The method for measuring the electrical conductivity of the extracted water is as follows. Measuring method: Pure water is added to the specimen (weight ratio: 8: 1) and left at room temperature for 24 hours, and the electric conductivity of the extracted water is measured.

[0032]

Comparative Example 1 An adhesive was produced in the same manner as in Example 1 except that the amount of the fumed silica (A) was changed to 25 parts. This adhesive had too high a viscosity and was difficult to print.

[0033]

Comparative Example 2 In Example 2, instead of the fumed silica (A),
An adhesive was similarly produced using a commercial product (Aerosil R-974, Mitsubishi Materials). This adhesive has a moisture resistance test of 10% in 20 hours,
100% failure occurred in 80 hours. Aerosil R-
The characteristics of 974 are that the average particle diameter is 12 nm and the chlorine amount is 150 pp.
m, and bulk density was 50 g / liter.

[0034]

[Examination Example] In Example 2, an adhesive was produced using high-purity fumed silica (B) having a bulk density of usually 50 g / l in place of fumed silica (A). The reliability of the simulated BGA assembled using this adhesive was evaluated.
At 0 hours, 50% of the defects occurred, and at 200 hours, they were completely eliminated. This result is superior to Comparative Example 2, but inferior to Example 2.

[0035]

The present invention provides a high quality adhesive which can be used for high density semiconductors. By using fumed silica having a low chlorine content and a large bulk density and high-purity fine spherical silica, an adhesive having excellent reliability can be manufactured.
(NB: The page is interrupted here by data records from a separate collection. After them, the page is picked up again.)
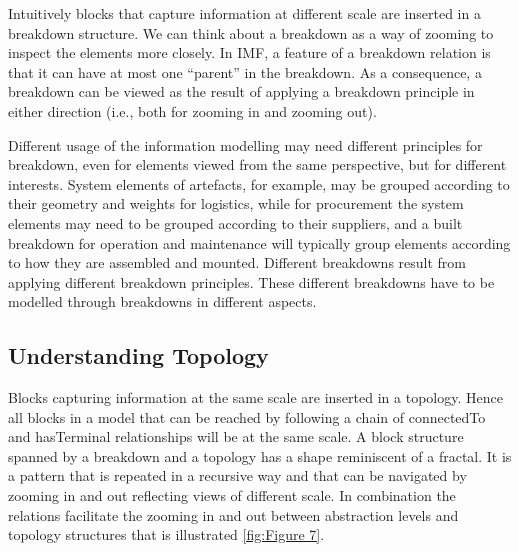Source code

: \documentclass[../main.tex]{subfiles}
\begin{document}
Intuitively blocks that capture information at different scale are
inserted in a breakdown structure.  
We can think about a  breakdown as a way of zooming  to inspect the elements more closely. In IMF, a feature of a breakdown relation is that it can have at most one “parent” in the breakdown. As a consequence, a breakdown can be viewed as the result of applying a breakdown principle in either direction (i.e., both for zooming in and zooming out). 

Different usage of the information modelling may need different principles for breakdown, even for elements viewed from the same perspective, but for different interests. 
System elements of artefacts, for example, may be grouped according to their geometry and weights for logistics, while for procurement the system elements may need to be grouped according to their suppliers, and a built breakdown for operation and maintenance will typically group elements according to how they are assembled and mounted. Different breakdowns result from applying different breakdown principles. These different breakdowns have to be modelled through breakdowns in different aspects. 

\subsection{Understanding Topology}
Blocks capturing information at the same scale are inserted in a topology. 
Hence
all blocks in a model that can be reached by following a chain of connectedTo and hasTerminal relationships will be at the same scale. 
A block
structure spanned by a breakdown and a topology has a shape reminiscent of a fractal. It is a pattern that is
repeated in a recursive way and that can be navigated by zooming in and out reflecting views of different scale. In combination the relations facilitate the zooming in and out between abstraction levels and topology structures that is illustrated \autoref{fig:Figure 7}.




\end{document}
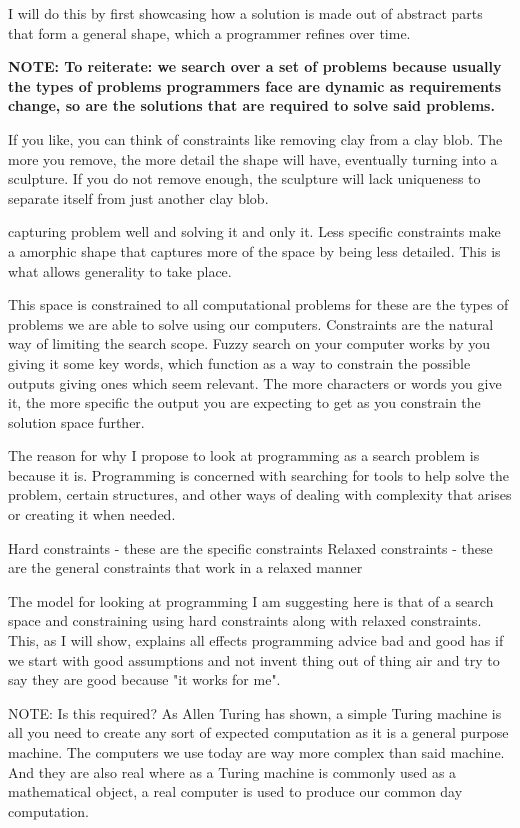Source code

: \documentclass[a4paper]{article}
\begin{document}
I will do this by first showcasing how a solution is made out of abstract parts that form 
a general shape, which a programmer refines over time.

\textbf{NOTE: To reiterate: we search over a set of problems because usually the types of problems programmers face are dynamic as requirements change, so are the solutions that are required to solve said problems.}

If you like, you can think of constraints like removing clay from a clay blob. The more 
you remove, the more detail the shape will have, eventually turning into a sculpture. If 
you do not remove enough, the sculpture will lack uniqueness to separate itself from just 
another clay blob.

capturing problem well and solving it and only it. Less specific 
constraints make a amorphic shape that captures more of the space by being less detailed.
This is what allows generality to take place.

This space is constrained to all computational problems for these are the types of problems we 
are able to solve using our computers. Constraints are the natural way of limiting the search 
scope. Fuzzy search on your computer works by you giving it some key words, which function as
a way to constrain the possible outputs giving ones which seem relevant. The more characters
or words you give it, the more specific the output you are expecting to get as you constrain
the solution space further.

The reason for why I propose to look at programming as a search problem is because it is. 
Programming is concerned with searching for tools to help solve the problem, certain 
structures, and other ways of dealing with complexity that arises or creating it when needed. 

Hard constraints - these are the specific constraints
Relaxed constraints - these are the general constraints that work in a relaxed manner

The model for looking at programming I am suggesting here is that of a search space and constraining using hard constraints along with relaxed constraints. This, as I will show, explains all effects programming advice bad and good has if we start with good assumptions and not invent thing out of thing air and try to say they are good because "it works for me". 

NOTE: Is this required? 
As Allen Turing has shown, a simple Turing machine is all you need to create any sort of expected computation as it is a general purpose machine. The computers we use today are way more complex than said machine. And they are also real where as a Turing machine is commonly used as a mathematical object, a real computer is used to produce our common day computation.
\end{document}

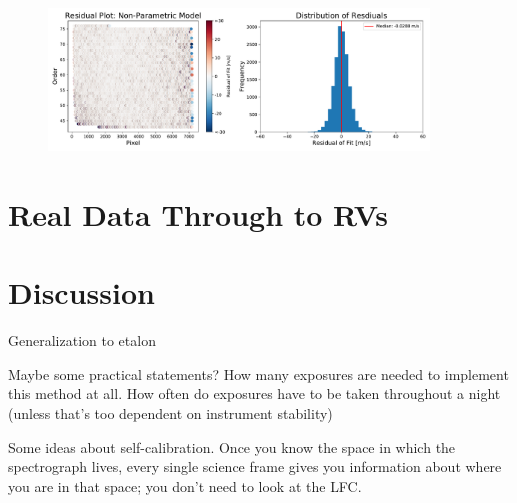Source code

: \documentclass[12pt, letterpaper]{article}
\newcommand{\acronym}[1]{{\small{#1}}}
\newcommand{\lfc}{\acronym{LFC}}
\begin{document}
\begin{figure}[h]
\centering
\includegraphics[width=0.9\textwidth]{Figures/noHierc.pdf}
\caption{}
\label{fig:intpFit}
\end{figure} 

\section{Real Data Through to RVs} \label{sec:realdata}

\section{Discussion} \label{sec:discussion}

Generalization to etalon

Maybe some practical statements?  How many exposures are needed to implement this method at all.  How often do exposures have to be taken throughout a night (unless that's too dependent on instrument stability)

Some ideas about self-calibration. Once you know the space in which the
spectrograph lives, every single science frame gives you information about
where you are in that space; you don't need to look at the \lfc.
\end{document}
[Brief description of the drawings]

FIG. 1 is a diagram showing an example of an embodiment of the present invention.

[Explanation of symbols]

 19 Bump 25 Semiconductor chip 26 Adhesive 27 Wiring 28 Substrate 29 Solder ball 30 Frame

Continued on the front page (51) Int.Cl. ⁷ Identification symbol FI Theme coat II (Reference) C09J 183/04 C09J 183/04 H01L 21/52 H01L 21/52 E

Claims (3)

[Claims] 1. A hydrophobic fumed silica having an average particle size of 5 nm or more and 100 nm or less, a water-soluble chlorine content of 25 ppm or less, and a bulk density of 75 g / L or more.
An adhesive for semiconductors containing 0% by weight or less. 2. The adhesive for semiconductors according to claim 1, comprising spherical silica having a maximum particle size of 10 μm or less and an extraction water electric conductivity of 10 μS / cm or less, in an amount of 5 to 80% by weight. 3. The adhesive according to claim 1, wherein the base adhesive is at least one selected from a silicone adhesive, a flexible epoxy adhesive, and an elastomer adhesive. Adhesive for semiconductors.